Cancer and the Death of a Nation

Three years ago my body decided it wanted to kill me. I can point to good friends and family whose body made that determination and sadly won. At the moment my body’s effort to kill me taking it on the chin, but it’s coming at a cost to stop it. And there’s always a chance it still might find a way to win.

When I look back over history I see the same pattern happening in nations. Nations are susceptible to cancers just as bodies are. Of course, the most well-known example of this was the Roman Empire.

How do nations form? Geographical areas both small and large find people living in the areawho have similar cultural and/or ethnic identities, and language, and these are among the reasons they form into a larger group that now identifies as a nation. They switch from “a people” to “the people”, a national identity different from other national identities.

One of the greatest mistakes in history was made after World War I and has been a cause of internal tensions and violence because of this wrong thinking. In January 1918 President Woodrow Wilson gave a speech titled “Fourteen Points” as a way to fix the problems that led to WWI. Negotiating the Treaty of Versailles in Paris the idea of a League of Nations was raised based on Wilson’s Fourteen Points. While the American Senate would not sign onto the plan, Europeans (in whose nations the war was fought) did like it. Part of the plan was to divide and unite new nations out of what existed. France and England set about reforming the Middle East, Eastern Europe was reformed putting disparate cultural, ethnic, and religious people under one nation, and Korea was divided between South and North. The purpose was to reform the nations of the world into manageable units (by whom) that could be controlled so new world wars could not be started. How did that work out? Not well as some 20 years later we had World War II.
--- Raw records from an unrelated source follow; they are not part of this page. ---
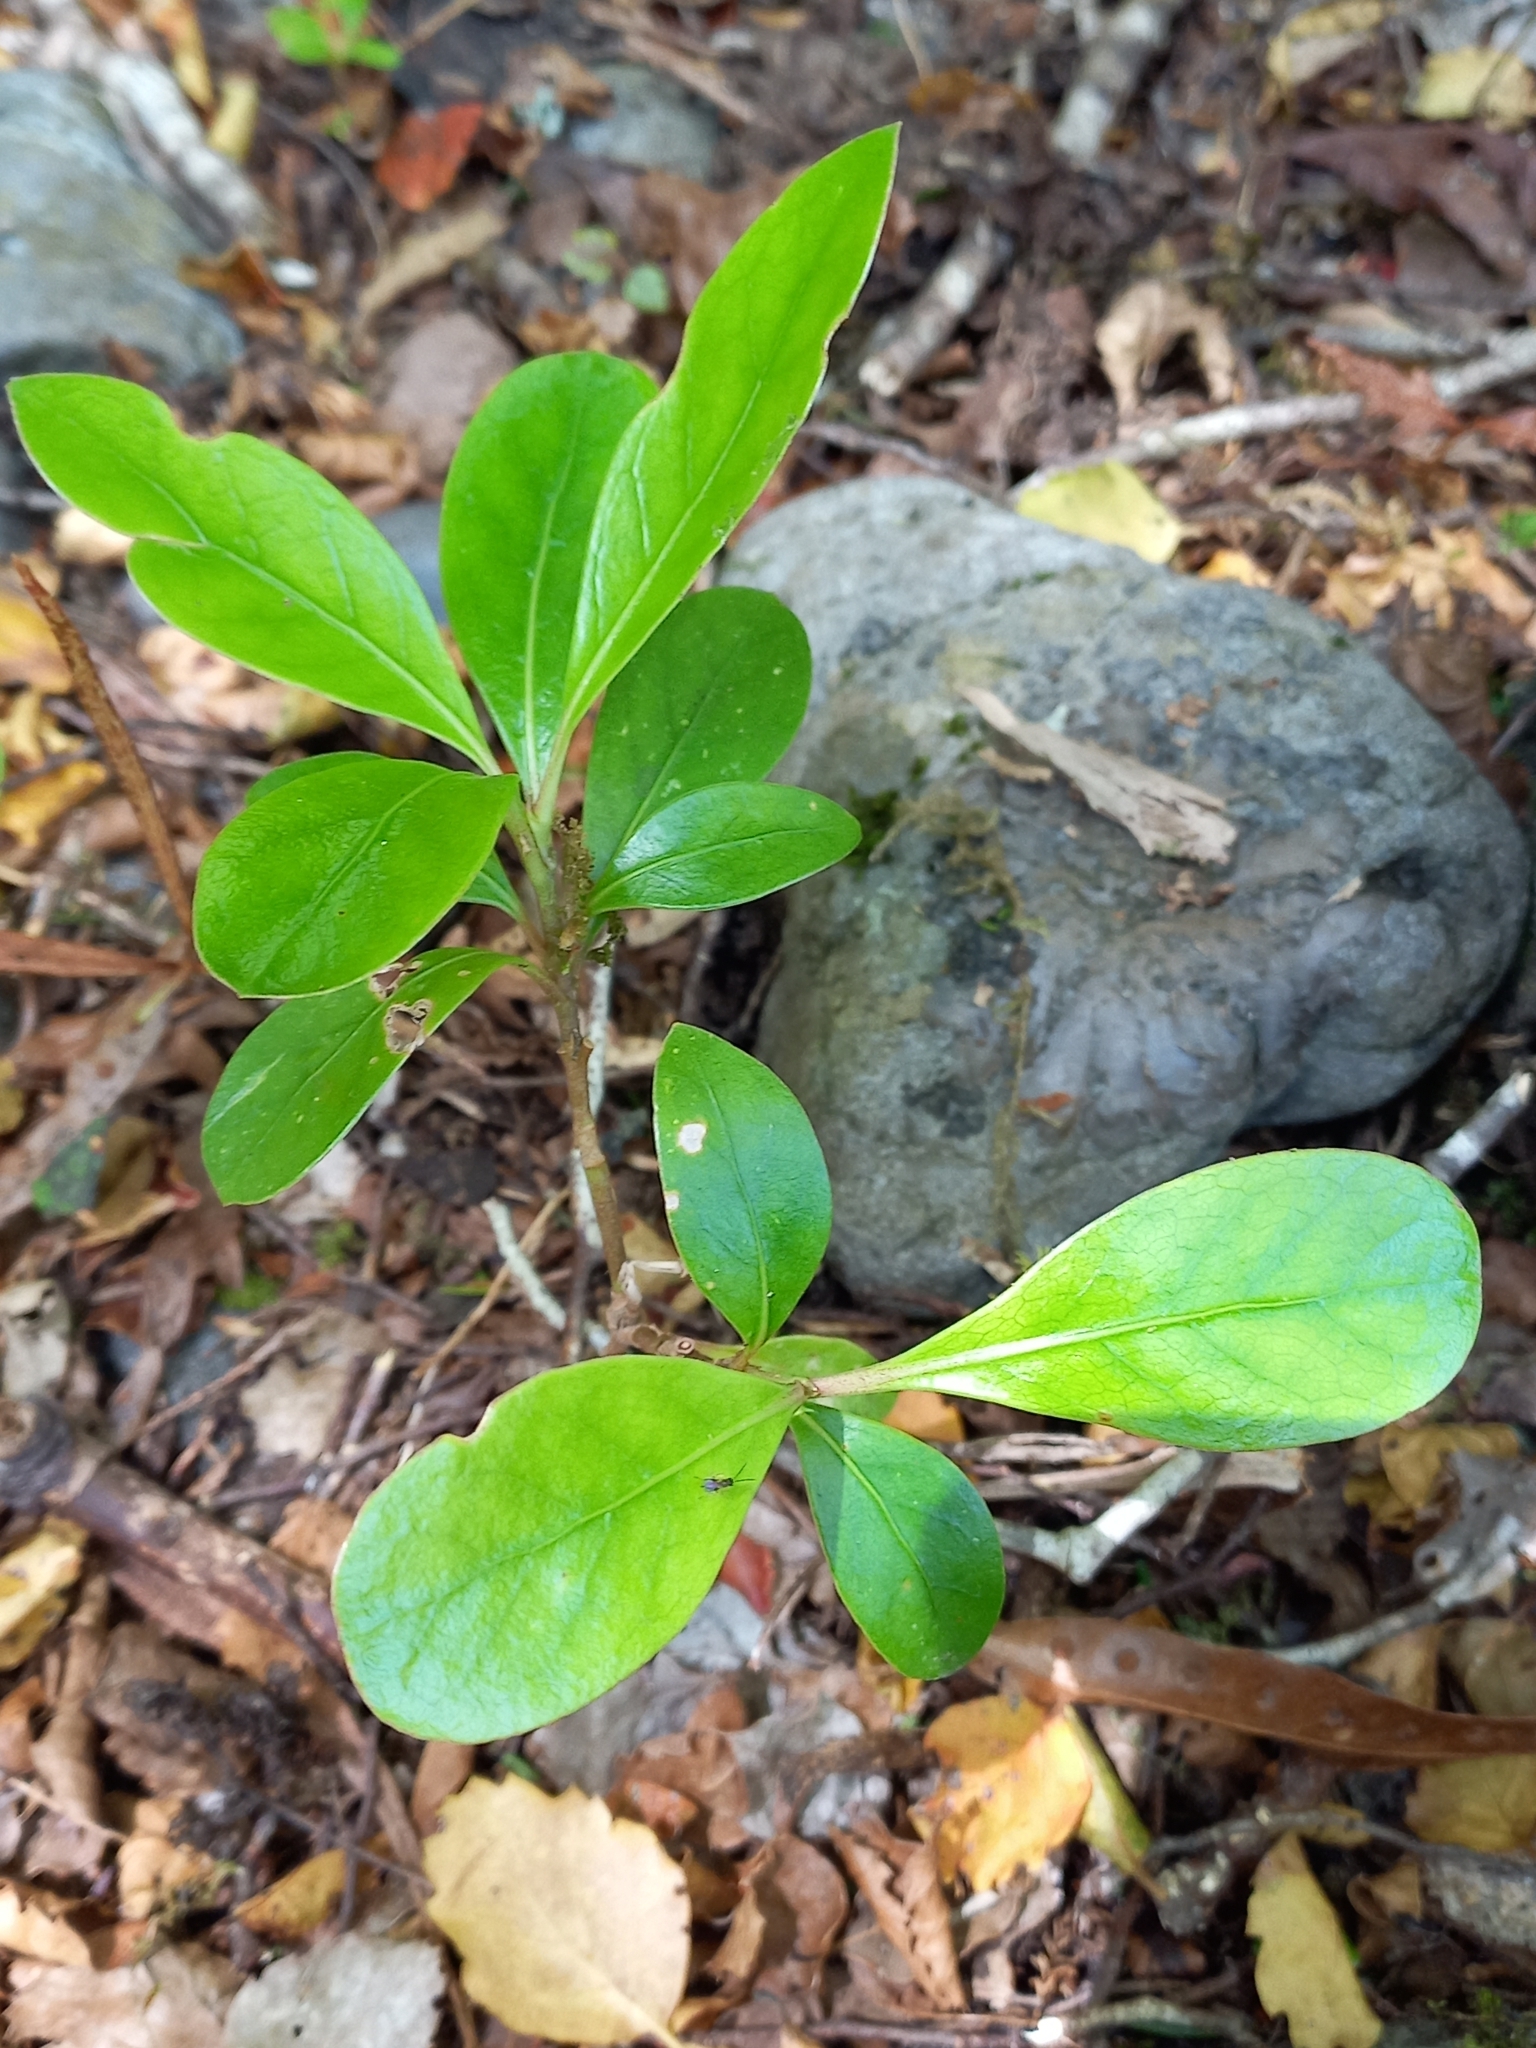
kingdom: Plantae
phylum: Tracheophyta
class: Magnoliopsida
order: Gentianales
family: Rubiaceae
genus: Coprosma
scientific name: Coprosma lucida
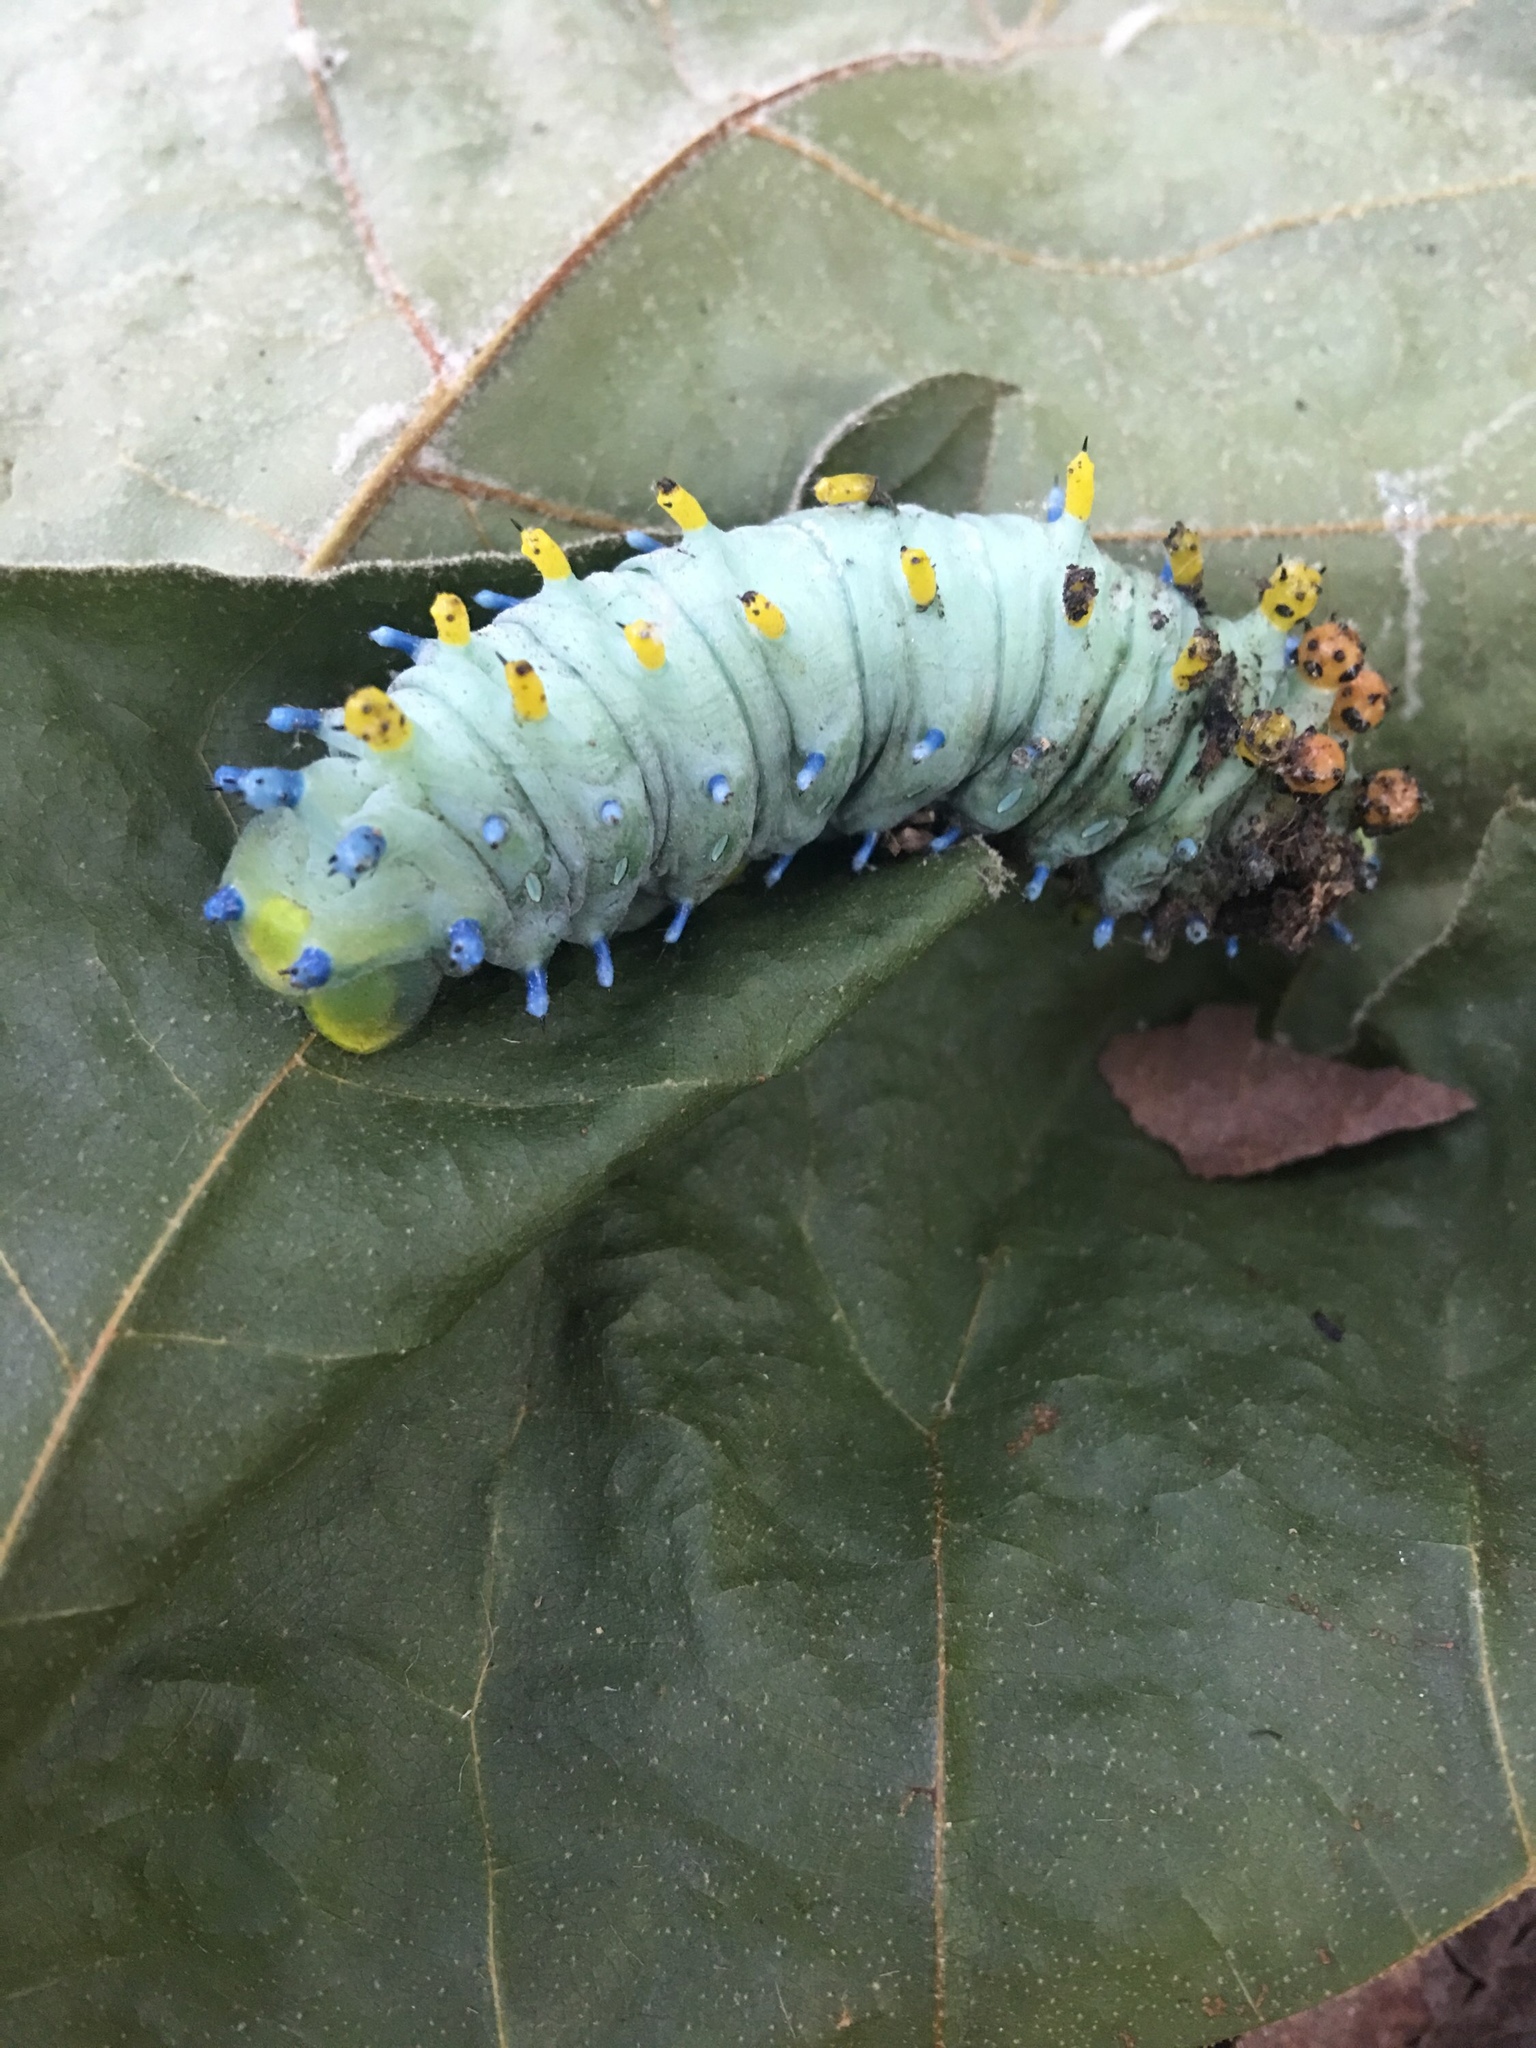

Let’s come back to the cancer theme. “DNA makes RNA, RNA makes proteins, proteins make us”. Cancer is caused by accumulated damage to genes. Such changes may be due to chance or to exposure to a cancer causing substance. DNA is the blueprint for what something is. If there is a flaw (possible for a number of reasons) the RNA that carries out the blueprint creates a flaw in the final product causing proteins to mismatch that can change a cell to form in ways contrary to its nature and those cells attack other cells that in the end destroys bodies. Other times outside factors invade the cells causing them to mutate into killers.

And so it goes with nations. Like snowflakes every individual within a nation is unique, but collectively they make a unified snowbank that defines the nation. Even that experimental nation made up of immigrants (the U.S.), mostly coming from middle Europe, the majority people came from England, the others from nations around them. These people had enough cultural similarities to united them, and they came with similar principles on life (mostly Christian principles) and out of this a nation was formed in unity.

In its own way, DNA makes RNA makes proteins, make us is the same basic process making nations. Keeping the metaphor going, no nation has a perfect DNA blueprint and some of the end product—us—become contentious. While each of these individual contentious “us” are cancers, they can be kept from becoming killer cancers through medicine like patriotism, God, things that we could generally agree on without being disagreeable.

Once we began shaking off those unifying characteristics that held us together we began attacking others until enough began breaking down the whole system making death the only outcome. In this case a nation falls apart from within, one of the main charges for the fall of the Roman Empire. The other kind of cancer comes from the outside that settle inside our body, begin festering until they change healthy cells into killer cells. Also a charge why the Roman Empire fell.

The seeds of our demise as a nation has always been within us, it’s that we kept them in check with a healthy sense of principles like melting pot, patriotism, God, law, and a Constitution and Bill or Rights we respected. Then cancer seeds from the outside blew in, settled deep within and began to spread until now our body is determined to kill us. There comes a point when the cancer is so pervasive that nothing with stop it and death is the only outcome.

My fear is that the divisions we now identify as tribalism we’ve lost the glue that held us together and we are determined to take our own life. It seems we are incapable of rationally solving problems and have settled into battle fronts attacking each other. Our hatred for everything and everyone not aligned with us and our beliefs is so rampant, I see its natural outcome but am mystified how to stop it. Shaping How We Think is my poor attempt to get us to think bigger, to format issues more broadly so we can see every side, but the cancer is too resistant.

I watched just a smidge of the Senate Intelligence Committee grilling government officials and for one political party their questions were so filled with innuendo they didn’t intend for an answer, they just wanted to make their political point. I’ve watched this Committee and others with a different balance of political party members, Republican or Democrat, and truth was always second to political points or counter-points. What a useless waste of time and governance.

But it’s this way in everything we do. Just read the headlines about the stories of us at each other’s throats. We don’t take the time to listen because for us there is nothing to listen to, it’s our way or the highway, as they say. Worse, we are filled with hate and aggression, we say the most awful things, do the most awful things and feel justified in what we say and do. We’re sick. We are filled with cancer. It’s killing us.

There is medicine, but we don’t want to take it.